The case for the assertion of a backlash against racial tolerance in general and against affirmative action in particular cites the supposed effectiveness of the Jesse Helms’ White Hands ad against Harvey Gantt in their 1990 Senate race, the political clout of the angry white men in the 1994 Congressional election, President Clinton’s “Mend it, don’t end it,” review of federal policies, and the passage of anti-affirmative action Proposition 209 in California.

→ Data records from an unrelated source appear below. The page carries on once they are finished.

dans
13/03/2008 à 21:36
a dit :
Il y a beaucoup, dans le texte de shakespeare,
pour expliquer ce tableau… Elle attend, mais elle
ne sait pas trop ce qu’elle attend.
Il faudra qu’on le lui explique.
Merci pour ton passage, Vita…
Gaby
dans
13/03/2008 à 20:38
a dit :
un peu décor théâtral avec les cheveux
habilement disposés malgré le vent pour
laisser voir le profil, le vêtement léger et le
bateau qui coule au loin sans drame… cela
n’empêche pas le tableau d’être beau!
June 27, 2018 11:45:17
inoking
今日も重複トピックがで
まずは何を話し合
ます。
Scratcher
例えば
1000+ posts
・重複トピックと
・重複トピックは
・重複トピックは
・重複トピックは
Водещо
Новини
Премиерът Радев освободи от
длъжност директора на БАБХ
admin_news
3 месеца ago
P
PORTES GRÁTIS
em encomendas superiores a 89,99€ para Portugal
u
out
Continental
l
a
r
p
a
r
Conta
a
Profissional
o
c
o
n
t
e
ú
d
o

But in fact survey data shows no general retreat on attitude measures toward race relations. Support for the principles of integration and racial equality have not declined and most measures show more approval than ever before. Moreover, opposition to affirmative action centers more on a caricature of it rather than on a balanced description of this policy. It is only for negatively presented versions of affirmative action that some moderate decline in support has occurred. In contrast, there remains substantial public support for various race-, genderand class-based policies to reduce racial and social disparities.
“But,” says General Social Survey Director Tom W. Smith, “uprooting bigotry and equalizing opportunities are not easy tasks. Racism is deeply entrenched, group disparities are large, and efforts to alleviate racial inequality are seen by some as antithetical to core American values such as individualism and even equal treatment itself.”
The losses that civil rights in general and affirmative action in particular have suffered, says Smith, are the result primarily, from their defenders being outspent, outmaneuvered and outgunned. But a convincing public argument can be made that racial inequalities should be reduced and that affirmative action programs can contribute to that goal without creating reverse discrimination. The opponents of fairness and equal opportunity appear to have been winning the debate, but that largely reflects the effectiveness of their appeals and not that the public is against policies to reduce racial disparities. A series of victories for affirmative action proponents, in each of thirteen state legislatures where anti-affirmative action legislation was brought forth during 1996 and 1997, gives evidence of this analysis. The outcome of that debate can be changed; the battle for public opinion can be won and the goals of racial equality and intergroup tolerance advanced.